Reproduce every line of text in the material below without any changes, leaving out the pictures.

════════════════

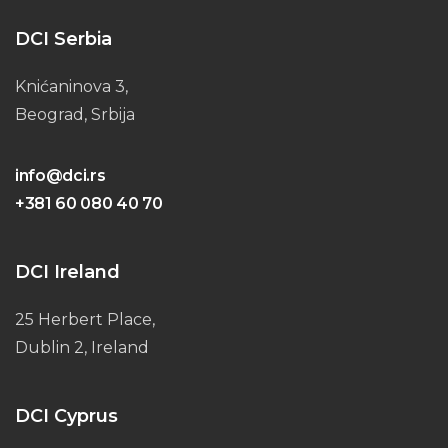
DCI Serbia
Knićaninova 3,
Beograd, Srbija
info@dci.rs
+381 60 080 40 70
DCI Ireland
25 Herbert Place,
Dublin 2, Ireland
DCI Cyprus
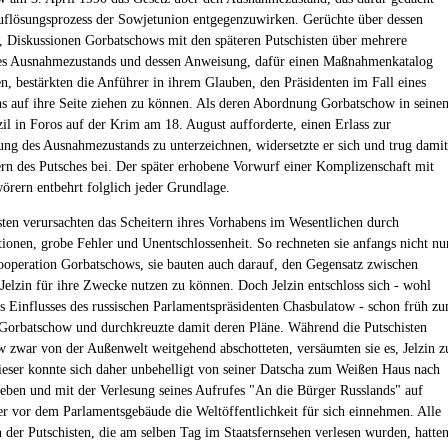
flösungsprozess der Sowjetunion entgegenzuwirken. Gerüchte über dessen
 Diskussionen Gorbatschows mit den späteren Putschisten über mehrere
des Ausnahmezustands und dessen Anweisung, dafür einen Maßnahmenkatalog
en, bestärkten die Anführer in ihrem Glauben, den Präsidenten im Fall eines
chs auf ihre Seite ziehen zu können. Als deren Abordnung Gorbatschow in seine
il in Foros auf der Krim am 18. August aufforderte, einen Erlass zur
ung des Ausnahmezustands zu unterzeichnen, widersetzte er sich und trug damit
rn des Putsches bei. Der später erhobene Vorwurf einer Komplizenschaft mit
örern entbehrt folglich jeder Grundlage.
sten verursachten das Scheitern ihres Vorhabens im Wesentlichen durch
tionen, grobe Fehler und Unentschlossenheit. So rechneten sie anfangs nicht nu
ooperation Gorbatschows, sie bauten auch darauf, den Gegensatz zwischen
Jelzin für ihre Zwecke nutzen zu können. Doch Jelzin entschloss sich - wohl
s Einflusses des russischen Parlamentspräsidenten Chasbulatow - schon früh z
 Gorbatschow und durchkreuzte damit deren Pläne. Während die Putschisten
 zwar von der Außenwelt weitgehend abschotteten, versäumten sie es, Jelzin z
Dieser konnte sich daher unbehelligt von seiner Datscha zum Weißen Haus nach
ben und mit der Verlesung seines Aufrufes "An die Bürger Russlands" auf
r vor dem Parlamentsgebäude die Weltöffentlichkeit für sich einnehmen. Alle
 der Putschisten, die am selben Tag im Staatsfernsehen verlesen wurden, hatte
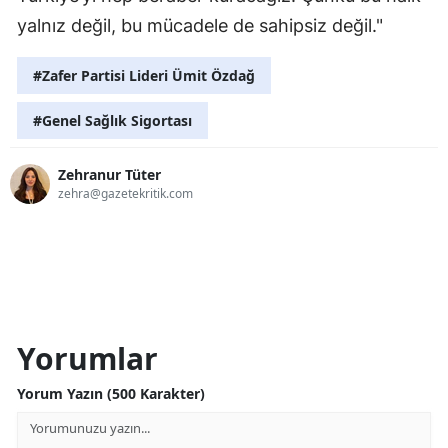
yalnız değil, bu mücadele de sahipsiz değil."
#Zafer Partisi Lideri Ümit Özdağ
#Genel Sağlık Sigortası
Zehranur Tüter
zehra@gazetekritik.com
Yorumlar
Yorum Yazın (500 Karakter)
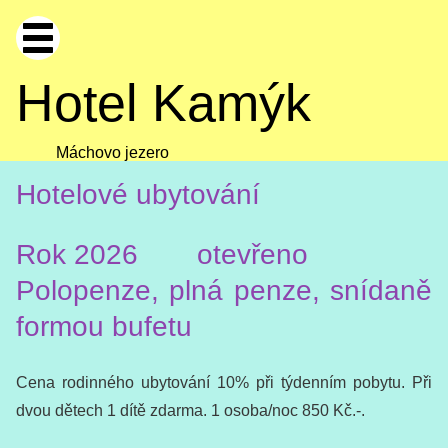
Hotel Kamýk
Máchovo jezero
Hotelové ubytování
Rok 2026 otevřeno
Polopenze, plná penze, snídaně
formou bufetu
Cena rodinného ubytování 10% při týdenním pobytu. Při
dvou dětech 1 dítě zdarma. 1 osoba/noc 850 Kč.-.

════════════════

▸ Solution to this problem:
DCI Serbia
Knićaninova 3,
Beograd, Srbija
info@dci.rs
+381 60 080 40 70
DCI Ireland
25 Herbert Place,
Dublin 2, Ireland
DCI Cyprus
flösungsprozess der Sowjetunion entgegenzuwirken. Gerüchte über dessen
 Diskussionen Gorbatschows mit den späteren Putschisten über mehrere
des Ausnahmezustands und dessen Anweisung, dafür einen Maßnahmenkatalog
en, bestärkten die Anführer in ihrem Glauben, den Präsidenten im Fall eines
chs auf ihre Seite ziehen zu können. Als deren Abordnung Gorbatschow in seine
il in Foros auf der Krim am 18. August aufforderte, einen Erlass zur
ung des Ausnahmezustands zu unterzeichnen, widersetzte er sich und trug damit
rn des Putsches bei. Der später erhobene Vorwurf einer Komplizenschaft mit
örern entbehrt folglich jeder Grundlage.
sten verursachten das Scheitern ihres Vorhabens im Wesentlichen durch
tionen, grobe Fehler und Unentschlossenheit. So rechneten sie anfangs nicht nu
ooperation Gorbatschows, sie bauten auch darauf, den Gegensatz zwischen
Jelzin für ihre Zwecke nutzen zu können. Doch Jelzin entschloss sich - wohl
s Einflusses des russischen Parlamentspräsidenten Chasbulatow - schon früh z
 Gorbatschow und durchkreuzte damit deren Pläne. Während die Putschisten
 zwar von der Außenwelt weitgehend abschotteten, versäumten sie es, Jelzin z
Dieser konnte sich daher unbehelligt von seiner Datscha zum Weißen Haus nach
ben und mit der Verlesung seines Aufrufes "An die Bürger Russlands" auf
r vor dem Parlamentsgebäude die Weltöffentlichkeit für sich einnehmen. Alle
 der Putschisten, die am selben Tag im Staatsfernsehen verlesen wurden, hatte
yalnız değil, bu mücadele de sahipsiz değil."
#Zafer Partisi Lideri Ümit Özdağ
#Genel Sağlık Sigortası
Zehranur Tüter
zehra@gazetekritik.com
Yorumlar
Yorum Yazın (500 Karakter)
Hotel Kamýk
Máchovo jezero
Hotelové ubytování
Rok 2026 otevřeno
Polopenze, plná penze, snídaně
formou bufetu
Cena rodinného ubytování 10% při týdenním pobytu. Při
dvou dětech 1 dítě zdarma. 1 osoba/noc 850 Kč.-.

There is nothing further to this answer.